- _Exercise prompt_: Transcribe the entries in full, keeping each word as it is.

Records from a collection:
++++++++++++++++++++
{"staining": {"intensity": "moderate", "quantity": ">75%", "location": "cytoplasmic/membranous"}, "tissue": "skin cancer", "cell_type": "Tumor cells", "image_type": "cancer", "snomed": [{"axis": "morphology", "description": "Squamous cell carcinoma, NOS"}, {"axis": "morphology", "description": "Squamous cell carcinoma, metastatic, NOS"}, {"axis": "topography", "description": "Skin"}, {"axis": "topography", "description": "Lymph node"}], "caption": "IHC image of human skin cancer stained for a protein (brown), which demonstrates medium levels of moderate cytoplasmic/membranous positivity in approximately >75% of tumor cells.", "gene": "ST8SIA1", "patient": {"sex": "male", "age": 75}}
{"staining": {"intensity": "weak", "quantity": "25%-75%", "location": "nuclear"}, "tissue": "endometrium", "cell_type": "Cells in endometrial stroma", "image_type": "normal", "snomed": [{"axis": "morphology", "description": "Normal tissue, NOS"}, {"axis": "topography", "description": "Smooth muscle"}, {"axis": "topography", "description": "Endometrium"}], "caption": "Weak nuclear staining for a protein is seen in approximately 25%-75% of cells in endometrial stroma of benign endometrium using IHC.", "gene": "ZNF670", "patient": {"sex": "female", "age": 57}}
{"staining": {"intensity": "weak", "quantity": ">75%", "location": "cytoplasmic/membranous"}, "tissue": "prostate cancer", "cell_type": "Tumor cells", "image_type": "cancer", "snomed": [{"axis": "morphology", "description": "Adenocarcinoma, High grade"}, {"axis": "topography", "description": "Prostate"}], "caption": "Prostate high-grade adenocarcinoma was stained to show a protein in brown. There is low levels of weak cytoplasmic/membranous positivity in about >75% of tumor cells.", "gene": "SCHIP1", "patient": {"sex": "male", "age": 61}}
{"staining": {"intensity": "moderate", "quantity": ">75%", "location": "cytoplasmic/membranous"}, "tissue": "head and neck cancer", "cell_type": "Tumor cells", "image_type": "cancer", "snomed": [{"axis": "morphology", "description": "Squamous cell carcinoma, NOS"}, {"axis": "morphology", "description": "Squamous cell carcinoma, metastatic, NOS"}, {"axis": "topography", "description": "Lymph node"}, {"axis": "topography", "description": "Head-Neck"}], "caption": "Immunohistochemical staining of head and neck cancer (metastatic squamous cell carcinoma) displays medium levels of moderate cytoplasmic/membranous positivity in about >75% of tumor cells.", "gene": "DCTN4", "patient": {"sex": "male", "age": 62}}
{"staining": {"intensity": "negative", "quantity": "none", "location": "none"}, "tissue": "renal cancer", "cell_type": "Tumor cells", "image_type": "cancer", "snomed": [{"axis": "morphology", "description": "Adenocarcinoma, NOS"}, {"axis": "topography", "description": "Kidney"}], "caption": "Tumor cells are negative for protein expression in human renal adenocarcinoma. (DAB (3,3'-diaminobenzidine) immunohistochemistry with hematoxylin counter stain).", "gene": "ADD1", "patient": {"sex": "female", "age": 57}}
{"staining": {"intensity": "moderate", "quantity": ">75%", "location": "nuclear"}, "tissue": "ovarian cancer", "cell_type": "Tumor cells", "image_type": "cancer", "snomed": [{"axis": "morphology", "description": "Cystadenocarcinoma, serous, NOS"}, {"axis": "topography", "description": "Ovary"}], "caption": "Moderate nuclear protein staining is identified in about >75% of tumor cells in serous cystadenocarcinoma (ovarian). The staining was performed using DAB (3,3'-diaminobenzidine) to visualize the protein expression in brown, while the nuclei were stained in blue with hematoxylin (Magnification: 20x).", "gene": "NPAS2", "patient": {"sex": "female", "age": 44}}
++++++++++++++++++++
- _Answer space_:
{"staining": {"intensity": "moderate", "quantity": ">75%", "location": "cytoplasmic/membranous"}, "tissue": "skin cancer", "cell_type": "Tumor cells", "image_type": "cancer", "snomed": [{"axis": "morphology", "description": "Squamous cell carcinoma, NOS"}, {"axis": "morphology", "description": "Squamous cell carcinoma, metastatic, NOS"}, {"axis": "topography", "description": "Skin"}, {"axis": "topography", "description": "Lymph node"}], "caption": "IHC image of human skin cancer stained for a protein (brown), which demonstrates medium levels of moderate cytoplasmic/membranous positivity in approximately >75% of tumor cells.", "gene": "ST8SIA1", "patient": {"sex": "male", "age": 75}}
{"staining": {"intensity": "weak", "quantity": "25%-75%", "location": "nuclear"}, "tissue": "endometrium", "cell_type": "Cells in endometrial stroma", "image_type": "normal", "snomed": [{"axis": "morphology", "description": "Normal tissue, NOS"}, {"axis": "topography", "description": "Smooth muscle"}, {"axis": "topography", "description": "Endometrium"}], "caption": "Weak nuclear staining for a protein is seen in approximately 25%-75% of cells in endometrial stroma of benign endometrium using IHC.", "gene": "ZNF670", "patient": {"sex": "female", "age": 57}}
{"staining": {"intensity": "weak", "quantity": ">75%", "location": "cytoplasmic/membranous"}, "tissue": "prostate cancer", "cell_type": "Tumor cells", "image_type": "cancer", "snomed": [{"axis": "morphology", "description": "Adenocarcinoma, High grade"}, {"axis": "topography", "description": "Prostate"}], "caption": "Prostate high-grade adenocarcinoma was stained to show a protein in brown. There is low levels of weak cytoplasmic/membranous positivity in about >75% of tumor cells.", "gene": "SCHIP1", "patient": {"sex": "male", "age": 61}}
{"staining": {"intensity": "moderate", "quantity": ">75%", "location": "cytoplasmic/membranous"}, "tissue": "head and neck cancer", "cell_type": "Tumor cells", "image_type": "cancer", "snomed": [{"axis": "morphology", "description": "Squamous cell carcinoma, NOS"}, {"axis": "morphology", "description": "Squamous cell carcinoma, metastatic, NOS"}, {"axis": "topography", "description": "Lymph node"}, {"axis": "topography", "description": "Head-Neck"}], "caption": "Immunohistochemical staining of head and neck cancer (metastatic squamous cell carcinoma) displays medium levels of moderate cytoplasmic/membranous positivity in about >75% of tumor cells.", "gene": "DCTN4", "patient": {"sex": "male", "age": 62}}
{"staining": {"intensity": "negative", "quantity": "none", "location": "none"}, "tissue": "renal cancer", "cell_type": "Tumor cells", "image_type": "cancer", "snomed": [{"axis": "morphology", "description": "Adenocarcinoma, NOS"}, {"axis": "topography", "description": "Kidney"}], "caption": "Tumor cells are negative for protein expression in human renal adenocarcinoma. (DAB (3,3'-diaminobenzidine) immunohistochemistry with hematoxylin counter stain).", "gene": "ADD1", "patient": {"sex": "female", "age": 57}}
{"staining": {"intensity": "moderate", "quantity": ">75%", "location": "nuclear"}, "tissue": "ovarian cancer", "cell_type": "Tumor cells", "image_type": "cancer", "snomed": [{"axis": "morphology", "description": "Cystadenocarcinoma, serous, NOS"}, {"axis": "topography", "description": "Ovary"}], "caption": "Moderate nuclear protein staining is identified in about >75% of tumor cells in serous cystadenocarcinoma (ovarian). The staining was performed using DAB (3,3'-diaminobenzidine) to visualize the protein expression in brown, while the nuclei were stained in blue with hematoxylin (Magnification: 20x).", "gene": "NPAS2", "patient": {"sex": "female", "age": 44}}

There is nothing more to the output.